Szczęść Boże! Drodzy moi, do grona sobotnich Solenizantów dołączam Profesora Andrzej Glena, Wykładowcę Uniwersytetu w Siedlcach.
Natomiast dzisiaj urodziny przeżywa Tatiana Kłusek, z którą znamy się jeszcze z mojego pierwszego wikariatu, w Radoryżu Kościelnym, gdzie była zaangażowana w działalność KSM.
Obojgu świętującym życzę wszelkiego dobra od Pana i życzliwości od ludzi. Zapewniam o modlitwie!

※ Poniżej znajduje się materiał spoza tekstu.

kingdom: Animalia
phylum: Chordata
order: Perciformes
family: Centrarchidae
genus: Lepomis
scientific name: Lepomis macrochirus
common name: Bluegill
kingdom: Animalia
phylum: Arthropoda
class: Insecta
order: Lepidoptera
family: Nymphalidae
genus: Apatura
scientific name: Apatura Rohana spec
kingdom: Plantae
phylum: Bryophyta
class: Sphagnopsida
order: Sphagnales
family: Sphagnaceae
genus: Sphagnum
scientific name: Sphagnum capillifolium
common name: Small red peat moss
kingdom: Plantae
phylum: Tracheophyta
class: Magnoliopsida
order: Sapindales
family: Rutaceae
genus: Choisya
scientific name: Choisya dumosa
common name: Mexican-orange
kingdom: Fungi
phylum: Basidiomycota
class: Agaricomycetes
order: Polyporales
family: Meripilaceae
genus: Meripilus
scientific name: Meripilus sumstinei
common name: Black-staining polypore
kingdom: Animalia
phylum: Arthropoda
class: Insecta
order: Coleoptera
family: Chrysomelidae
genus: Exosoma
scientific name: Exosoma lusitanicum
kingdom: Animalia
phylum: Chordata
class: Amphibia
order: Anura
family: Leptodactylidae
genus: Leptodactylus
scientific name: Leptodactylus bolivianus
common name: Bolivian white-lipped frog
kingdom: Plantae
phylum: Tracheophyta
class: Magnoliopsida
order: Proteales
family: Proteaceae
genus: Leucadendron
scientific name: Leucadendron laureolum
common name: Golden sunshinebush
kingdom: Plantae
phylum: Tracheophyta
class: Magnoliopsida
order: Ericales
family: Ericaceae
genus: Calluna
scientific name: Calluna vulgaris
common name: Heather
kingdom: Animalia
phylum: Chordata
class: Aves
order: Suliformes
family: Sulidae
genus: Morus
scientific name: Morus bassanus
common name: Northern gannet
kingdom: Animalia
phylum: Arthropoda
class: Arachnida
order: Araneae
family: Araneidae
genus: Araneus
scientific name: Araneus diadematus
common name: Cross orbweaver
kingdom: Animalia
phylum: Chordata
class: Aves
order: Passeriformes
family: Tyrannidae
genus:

I tak oto, Drodzy moi, mamy Adwent! W niektórych naszych Parafiach odbyły się już pierwsze Roraty – w tych, w których odbywają się one codziennie.
U nas, w Duszpasterstwie, ich nie będzie… Przynajmniej – na razie… Pytałem wiele Osób ze Środowiska Akademickiego i z naszego otoczenia, wysyłając wprost na maile pytania, czy są zainteresowani taką propozycją. Niestety, nie otrzymałem odpowiedzi… Podobnie, gdy idzie o pytanie, dotyczące Rekolekcji akademickich. Dlatego też ich nie przewiduję – chyba, że pojawi się zainteresowanie. Was zachęcam do korzystania ze wszystkich adwentowych zaproszeń w swoich Parafiach!
Ja dzisiaj planuję dzień w Siedlcach. Najpierw muszę załatwić półtora miliona spraw na Uczelni i jeszcze w innych miejscach, a potem praca u siebie.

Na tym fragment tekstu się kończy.